WHAT IS EXPECTED: All entries below must be output word for word, and the pictures left behind.

Source records:
========

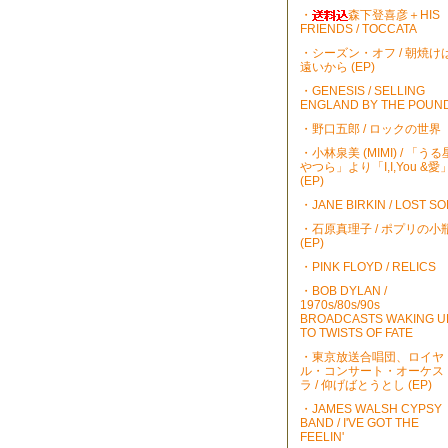
・
森下登喜彦＋HIS
FRIENDS / TOCCATA
・シーズン・オフ / 朝焼け
遠いから (EP)
・GENESIS / SELLING
ENGLAND BY THE POUN
・野口五郎 / ロックの世界
・小林泉美 (MIMI) / 「うる
やつら」より「I,I,You &愛
(EP)
・JANE BIRKIN / LOST S
・石原真理子 / ポプリの小
(EP)
・PINK FLOYD / RELICS
・BOB DYLAN /
1970s/80s/90s
BROADCASTS WAKING U
TO TWISTS OF FATE
・東京放送合唱団、ロイヤ
ル・コンサート・オーケス
ラ / 仰げばとうとし (EP)
・JAMES WALSH CYPSY
BAND / I'VE GOT THE
FEELIN'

========

EXERCISE SOLUTION:
・
森下登喜彦＋HIS
FRIENDS / TOCCATA
・シーズン・オフ / 朝焼け
遠いから (EP)
・GENESIS / SELLING
ENGLAND BY THE POUN
・野口五郎 / ロックの世界
・小林泉美 (MIMI) / 「うる
やつら」より「I,I,You &愛
(EP)
・JANE BIRKIN / LOST S
・石原真理子 / ポプリの小
(EP)
・PINK FLOYD / RELICS
・BOB DYLAN /
1970s/80s/90s
BROADCASTS WAKING U
TO TWISTS OF FATE
・東京放送合唱団、ロイヤ
ル・コンサート・オーケス
ラ / 仰げばとうとし (EP)
・JAMES WALSH CYPSY
BAND / I'VE GOT THE
FEELIN'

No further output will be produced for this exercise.